Protein domains are the basic units of signalling processes. The mechanisms they are involved in usually follow recurring patterns, such as phosphorylation/dephosphorylation cycles. A set of common motifs was defined and their dynamic models were analysed with respect to number and stability of steady states. In a first step, Feinberg's chemical reaction network theory was used to determine whether a motif can show multistationarity or not. The analysis revealed that, apart from double-step activation motifs including a distributive mechanism, only those motifs involving an autocatalytic reaction can show multistationarity. To further characterise these motifs, a large number of randomly chosen parameter sets leading to bistability was generated, followed by a bifurcation analysis of each parameter set and a statistical evaluation of the results. The statistical results can be used to explore robustness against noise, pointing to the observation that multistationarity at the single-motif level may not be a robust property; the range of protein concentrations compatible with multistationarity is fairly narrow. Furthermore, experimental evidence suggests that protein concentrations vary substantially between cells. Considering a motif designed to be a bistable switch, this implies that fluctuation of protein concentrations between cells would prevent a significant proportion of motifs from acting as a switch. The authors consider this to be a first step towards a catalogue of fully characterised signalling modules.

Algorithmic approaches for computing elementary modes in large biochemical reaction networks.
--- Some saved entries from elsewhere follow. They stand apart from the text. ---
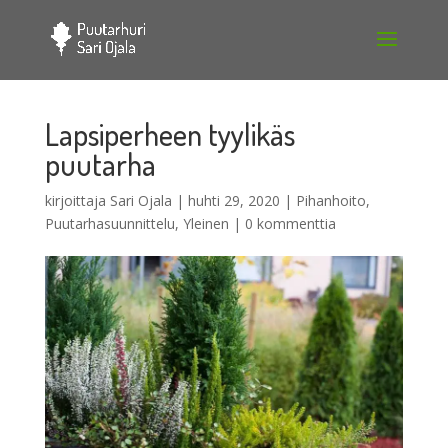
Lapsiperheen tyylikäs
puutarha
kirjoittaja
Sari Ojala
|
huhti 29, 2020
|
Pihanhoito
,
Puutarhasuunnittelu
,
Yleinen
|
0 kommenttia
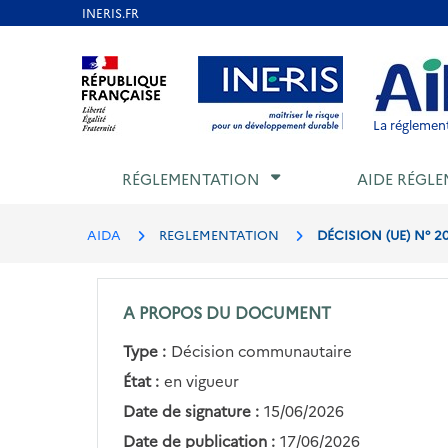
Aller
au
Aller au contenu
Aller au menu
Aller au p
contenu
principal
La réglement
RÉGLEMENTATION
AIDE RÉGLE
AIDA
REGLEMENTATION
DÉCISION (UE) N° 
A PROPOS DU DOCUMENT
Type :
Décision communautaire
État :
en vigueur
Date de signature :
15/06/2026
Date de publication :
17/06/2026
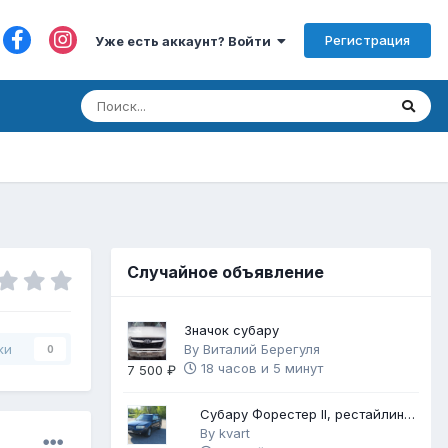
Регистрация
Уже есть аккаунт? Войти
Случайное объявление
Значок субару
By
Виталий Берегуля
ки
0
18 часов и 5 минут
7 500 ₽
Субару Форестер II, рестайлинг
2006, 2,5 АТ, автомат
By
kvart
The concept of elementary (flux) modes provides a rigorous description of pathways in metabolic networks and proved to be valuable in a number of applications. However, the computation of elementary modes is a hard computational task that gave rise to several variants of algorithms during the last years. This work brings substantial progresses to this issue. The authors start with a brief review of results obtained from previous work regarding (a) a unified framework for elementary-mode computation, (b) network compression and redundancy removal and (c) the binary approach by which elementary modes are determined as binary patterns reducing the memory demand drastically without loss of speed. Then the authors will address herein further issues. First, a new way to perform the elementarity tests required during the computation of elementary modes which empirically improves significantly the computation time in large networks is proposed. Second, a method to compute only those elementary modes where certain reactions are involved is derived. Relying on this method, a promising approach for computing EMs in a completely distributed manner by decomposing the full problem in arbitrarity many sub-tasks is presented. The new methods have been implemented in the freely available software tools FluxAnalyzer and Metatool and benchmark tests in realistic networks emphasise the potential of our proposed algorithms.